## Records supplied
-- Opening Marker --

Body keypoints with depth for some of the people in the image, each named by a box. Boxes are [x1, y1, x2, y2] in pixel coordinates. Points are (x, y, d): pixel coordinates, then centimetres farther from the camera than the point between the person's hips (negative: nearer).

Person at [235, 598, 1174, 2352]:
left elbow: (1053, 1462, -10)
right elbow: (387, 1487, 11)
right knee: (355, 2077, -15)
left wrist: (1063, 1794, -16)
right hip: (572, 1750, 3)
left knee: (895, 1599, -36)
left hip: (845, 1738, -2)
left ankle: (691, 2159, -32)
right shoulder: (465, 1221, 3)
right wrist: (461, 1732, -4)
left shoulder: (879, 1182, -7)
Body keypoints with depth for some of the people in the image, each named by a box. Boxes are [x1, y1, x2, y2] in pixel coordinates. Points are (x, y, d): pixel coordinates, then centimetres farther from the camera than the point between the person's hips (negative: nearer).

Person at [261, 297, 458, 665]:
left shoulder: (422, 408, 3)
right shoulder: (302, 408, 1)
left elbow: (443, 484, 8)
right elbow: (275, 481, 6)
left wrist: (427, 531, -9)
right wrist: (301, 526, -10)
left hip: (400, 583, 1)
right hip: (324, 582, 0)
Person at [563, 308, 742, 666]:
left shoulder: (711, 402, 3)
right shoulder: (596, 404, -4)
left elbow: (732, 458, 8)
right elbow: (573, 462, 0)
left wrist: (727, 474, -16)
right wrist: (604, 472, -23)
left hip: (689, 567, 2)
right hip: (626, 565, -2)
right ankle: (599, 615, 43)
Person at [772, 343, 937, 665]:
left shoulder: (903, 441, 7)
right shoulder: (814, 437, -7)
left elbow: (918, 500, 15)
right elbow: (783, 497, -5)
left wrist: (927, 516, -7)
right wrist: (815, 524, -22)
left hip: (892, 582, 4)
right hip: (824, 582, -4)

-- Closing Marker --

## Exercise requirements
Rewrite the stretch from the start of the entries through the line containing "left elbow: (1053, 1462, -10)", replacing "pixel coordinates" with "pixel positions" and leaving everything else unchanged.

## Response below
Body keypoints with depth for some of the people in the image, each named by a box. Boxes are [x1, y1, x2, y2] in pixel positions. Points are (x, y, d): pixel positions, then centimetres farther from the camera than the point between the person's hips (negative: nearer).

Person at [235, 598, 1174, 2352]:
left elbow: (1053, 1462, -10)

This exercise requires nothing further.